* Reading text
=== Section Start ===

By arbitrarily slicing through these areas, the new districts risk separating kinship networks and communal lands. Such borderlines may split clans and undermine chieftaincy structures that have traditionally provided social cohesion and conflict resolution in rural areas.
Chiefdoms are more than administrative units. They are custodians of land under customary tenure. Under the 1991 Constitution, the protection of property and respect for private and family life are guaranteed rights. Chapter Three, Section 21 of the Constitution stipulates that no person shall be deprived of property without compensation.
But the rush to redraw boundaries without updating land titles or compensating affected families threatens to violate these constitutional safeguards. Without clear legislative provisions, disputes over land ownership and chieftaincy legitimacy are almost certain to follow.
The National Electoral Commission also bears responsibility here. According to statutory mandates, the Commission must delimit electoral constituencies and ward boundaries not less than five years and not more than seven years through transparent, data-driven processes. The Commission’s last boundary report, published in 2017, illustrates the complexity of this task. Yet the government’s announcement overlooked the Commission’s authority, raising the spectre of executive overreach in deciding electoral maps ahead of 2028.
Historically, boundary changes in Sierra Leone have been fraught with controversy. In 2012 and again in 2018, proposed adjustments triggered protests, including among traditional rulers who feared the dilution of their authority.
When former President Ernest Bai Koroma created Falaba and Karene Districts, critics argued that political patronage informed the choices. Today’s proposals echo those missteps and risk a repeat of past errors unless handled with impartiality and rigorous public engagement.
The timing of this announcement is also notable. With the 2028 general elections looming, new administrative units could be used to engineer electoral advantage. By shifting district boundaries, the government can alter the composition of constituencies and wards to favor certain parties.
This practice, often called gerrymandering, undermines the principle of one person, one vote. It also erodes trust in democratic institutions when citizens perceive that lines are drawn not for effective representation but for partisan gain.
Beyond politics, the social and economic implications are profound. New district headquarters and city administrations require infrastructure including offices, housing for officials, roads and water and power supply. Funding these projects will strain an already tight national budget. Salaries for new civil servants and councillors will add recurring costs. For rural communities, the promise of improved service delivery may be hollow if resources are diverted from existing districts without clear financial planning.
In Freetown, the capital city’s division into multiple municipalities could complicate urban governance. Already challenged by traffic congestion, waste management and informal settlements, Freetown’s problems demand coordinated metropolitan solutions.
Fragmenting its administration risks creating competing authorities, overlapping jurisdictions and inconsistent policies. Residents may find themselves caught between rival city councils, each claiming jurisdiction over neighbourhoods and public services.
On the ground, stories are already emerging of families alarmed by the lack of information. In Moyamba, villagers adjacent to the proposed Bandajuma District report that they learned of the change only from radio broadcast summaries. No local town hall meetings were held. No chiefs were formally briefed. No landowners received written notice.
The result is confusion, frustration and fear that their ancestral lands could be reclassified or taxed differently under a new district authority.
To prevent chaos, the government must pause this initiative and convene an inclusive boundary delimitation commission. Such a body should include representatives from the National Electoral Commission, traditional rulers, civil society, the Attorney-General’s office and experts in land administration. It must conduct public hearings in each affected district and city zone, publish draft maps, invite feedback and revise accordingly.
Only through transparent, participatory processes can the integrity of communities and the electoral system be safeguarded.
Ultimately, the promise of better political representation should not come at the expense of social unity, constitutional rights and democratic fairness. Sierra Leone’s progress depends on institutions that command public confidence.
Boundary realignment, if done correctly, can strengthen local governance and development. But if foisted on the people without consultation, it will sow division, inflame land disputes and cast doubt on the legitimacy of the next election.
The government must choose deliberation over haste, inclusion over partisanship and constitutional fidelity over political expediency. Only then can new borders unite rather than divide our nation.

=== Section End ===

* Extracted material
=== Section Start ===

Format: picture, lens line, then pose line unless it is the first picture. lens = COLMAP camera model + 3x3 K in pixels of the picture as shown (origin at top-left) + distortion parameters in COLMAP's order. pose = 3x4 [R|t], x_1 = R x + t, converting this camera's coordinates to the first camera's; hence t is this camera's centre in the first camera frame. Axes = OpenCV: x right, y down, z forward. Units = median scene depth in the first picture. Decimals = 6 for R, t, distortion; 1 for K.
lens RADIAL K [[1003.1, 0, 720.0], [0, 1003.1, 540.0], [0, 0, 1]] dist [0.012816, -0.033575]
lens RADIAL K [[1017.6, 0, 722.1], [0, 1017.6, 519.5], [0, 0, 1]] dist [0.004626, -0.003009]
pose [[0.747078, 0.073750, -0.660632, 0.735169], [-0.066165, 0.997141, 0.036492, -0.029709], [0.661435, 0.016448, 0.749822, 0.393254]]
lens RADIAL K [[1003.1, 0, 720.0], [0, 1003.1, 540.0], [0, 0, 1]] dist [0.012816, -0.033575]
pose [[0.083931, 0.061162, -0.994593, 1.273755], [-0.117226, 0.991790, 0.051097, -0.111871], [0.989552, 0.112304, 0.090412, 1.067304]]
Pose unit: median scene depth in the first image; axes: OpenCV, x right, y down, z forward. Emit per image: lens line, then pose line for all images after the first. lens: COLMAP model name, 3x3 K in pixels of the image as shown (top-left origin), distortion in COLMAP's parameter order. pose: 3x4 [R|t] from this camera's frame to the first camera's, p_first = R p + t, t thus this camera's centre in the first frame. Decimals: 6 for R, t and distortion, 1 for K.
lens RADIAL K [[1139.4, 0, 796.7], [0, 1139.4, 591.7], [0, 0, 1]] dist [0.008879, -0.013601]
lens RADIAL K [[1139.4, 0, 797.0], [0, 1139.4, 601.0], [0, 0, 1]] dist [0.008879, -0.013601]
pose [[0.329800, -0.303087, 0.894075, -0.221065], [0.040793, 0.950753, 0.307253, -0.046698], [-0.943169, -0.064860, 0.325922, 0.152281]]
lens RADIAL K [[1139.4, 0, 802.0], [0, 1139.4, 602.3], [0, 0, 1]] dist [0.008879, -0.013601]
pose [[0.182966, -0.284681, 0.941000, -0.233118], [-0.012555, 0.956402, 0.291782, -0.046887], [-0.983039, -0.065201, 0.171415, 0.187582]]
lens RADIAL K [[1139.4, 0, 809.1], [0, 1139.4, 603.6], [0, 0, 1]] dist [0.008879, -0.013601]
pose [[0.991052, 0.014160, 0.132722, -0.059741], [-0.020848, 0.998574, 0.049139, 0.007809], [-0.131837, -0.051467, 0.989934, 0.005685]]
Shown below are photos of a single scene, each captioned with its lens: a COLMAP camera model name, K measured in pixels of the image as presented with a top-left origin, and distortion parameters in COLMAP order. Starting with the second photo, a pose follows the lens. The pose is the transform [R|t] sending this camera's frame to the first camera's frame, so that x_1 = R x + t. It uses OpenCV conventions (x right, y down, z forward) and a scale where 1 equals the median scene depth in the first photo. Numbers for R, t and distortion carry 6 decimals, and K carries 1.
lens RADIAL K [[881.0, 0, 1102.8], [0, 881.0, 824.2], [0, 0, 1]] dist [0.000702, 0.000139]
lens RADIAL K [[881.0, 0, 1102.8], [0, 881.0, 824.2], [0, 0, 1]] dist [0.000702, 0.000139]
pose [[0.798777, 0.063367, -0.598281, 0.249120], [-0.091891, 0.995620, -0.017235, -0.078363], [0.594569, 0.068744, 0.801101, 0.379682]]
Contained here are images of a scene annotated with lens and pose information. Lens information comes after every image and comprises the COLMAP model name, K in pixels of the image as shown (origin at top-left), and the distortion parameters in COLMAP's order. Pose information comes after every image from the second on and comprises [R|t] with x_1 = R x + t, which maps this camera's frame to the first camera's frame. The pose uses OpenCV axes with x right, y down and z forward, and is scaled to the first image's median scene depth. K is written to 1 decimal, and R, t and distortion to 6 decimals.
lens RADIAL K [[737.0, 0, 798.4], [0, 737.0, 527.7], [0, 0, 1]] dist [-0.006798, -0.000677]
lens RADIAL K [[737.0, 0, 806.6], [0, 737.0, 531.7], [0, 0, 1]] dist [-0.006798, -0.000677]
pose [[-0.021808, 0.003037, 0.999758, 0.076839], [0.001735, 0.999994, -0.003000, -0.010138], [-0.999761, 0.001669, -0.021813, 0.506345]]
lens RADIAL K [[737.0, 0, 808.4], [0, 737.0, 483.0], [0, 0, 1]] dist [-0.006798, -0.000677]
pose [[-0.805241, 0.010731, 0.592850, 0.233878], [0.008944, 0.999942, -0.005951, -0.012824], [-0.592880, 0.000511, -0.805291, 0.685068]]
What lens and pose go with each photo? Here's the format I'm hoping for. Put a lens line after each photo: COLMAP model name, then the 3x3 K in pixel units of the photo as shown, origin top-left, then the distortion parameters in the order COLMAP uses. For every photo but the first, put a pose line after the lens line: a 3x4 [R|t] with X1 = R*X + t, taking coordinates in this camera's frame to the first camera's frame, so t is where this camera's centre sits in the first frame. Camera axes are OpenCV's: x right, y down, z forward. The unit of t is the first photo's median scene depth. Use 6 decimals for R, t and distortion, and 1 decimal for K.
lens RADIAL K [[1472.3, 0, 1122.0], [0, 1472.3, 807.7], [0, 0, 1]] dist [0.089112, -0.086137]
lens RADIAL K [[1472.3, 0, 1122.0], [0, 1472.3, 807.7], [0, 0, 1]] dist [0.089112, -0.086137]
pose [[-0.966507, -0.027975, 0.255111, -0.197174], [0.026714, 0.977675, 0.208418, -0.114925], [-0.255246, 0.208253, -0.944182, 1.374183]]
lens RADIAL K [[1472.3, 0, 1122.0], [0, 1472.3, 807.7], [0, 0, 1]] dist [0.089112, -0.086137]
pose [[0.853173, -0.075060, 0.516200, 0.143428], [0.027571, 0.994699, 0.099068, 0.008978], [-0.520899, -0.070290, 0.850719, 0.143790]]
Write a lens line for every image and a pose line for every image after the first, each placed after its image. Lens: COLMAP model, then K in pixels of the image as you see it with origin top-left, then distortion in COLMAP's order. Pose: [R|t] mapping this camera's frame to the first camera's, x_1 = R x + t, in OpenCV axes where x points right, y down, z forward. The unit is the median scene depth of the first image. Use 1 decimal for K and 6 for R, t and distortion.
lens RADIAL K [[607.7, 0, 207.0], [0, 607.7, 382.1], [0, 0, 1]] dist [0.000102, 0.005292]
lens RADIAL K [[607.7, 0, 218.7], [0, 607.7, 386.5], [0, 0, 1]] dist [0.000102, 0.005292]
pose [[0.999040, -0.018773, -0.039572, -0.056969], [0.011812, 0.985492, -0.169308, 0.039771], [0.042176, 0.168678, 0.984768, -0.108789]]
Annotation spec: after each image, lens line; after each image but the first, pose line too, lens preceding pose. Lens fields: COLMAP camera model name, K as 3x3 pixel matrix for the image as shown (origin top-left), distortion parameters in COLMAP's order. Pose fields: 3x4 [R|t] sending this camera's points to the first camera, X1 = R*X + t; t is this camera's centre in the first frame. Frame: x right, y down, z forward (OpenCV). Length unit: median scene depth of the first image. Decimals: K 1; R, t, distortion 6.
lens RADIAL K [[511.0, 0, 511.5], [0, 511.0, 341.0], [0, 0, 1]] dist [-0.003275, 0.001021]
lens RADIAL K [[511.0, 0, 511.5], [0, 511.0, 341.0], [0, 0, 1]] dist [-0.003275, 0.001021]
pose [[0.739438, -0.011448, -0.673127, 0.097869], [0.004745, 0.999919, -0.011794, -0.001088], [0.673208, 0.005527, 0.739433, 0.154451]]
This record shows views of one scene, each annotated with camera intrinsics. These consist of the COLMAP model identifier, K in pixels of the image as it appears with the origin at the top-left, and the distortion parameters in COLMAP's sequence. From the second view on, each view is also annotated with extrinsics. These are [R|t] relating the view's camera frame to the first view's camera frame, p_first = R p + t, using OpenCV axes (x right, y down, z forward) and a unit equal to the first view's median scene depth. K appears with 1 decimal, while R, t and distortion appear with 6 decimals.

=== Section End ===

* Requirement
Answer these from the article on Sierra Leone's district boundaries:
(a) Which part of the Constitution says no person shall be deprived of property without compensation?
(b) In what year was the National Electoral Commission's last boundary report published?
(c) How did villagers in Moyamba next to the proposed Bandajuma District learn of the change?

* Expected output
(a) Chapter Three, Section 21
(b) 2017
(c) Only from radio broadcast summaries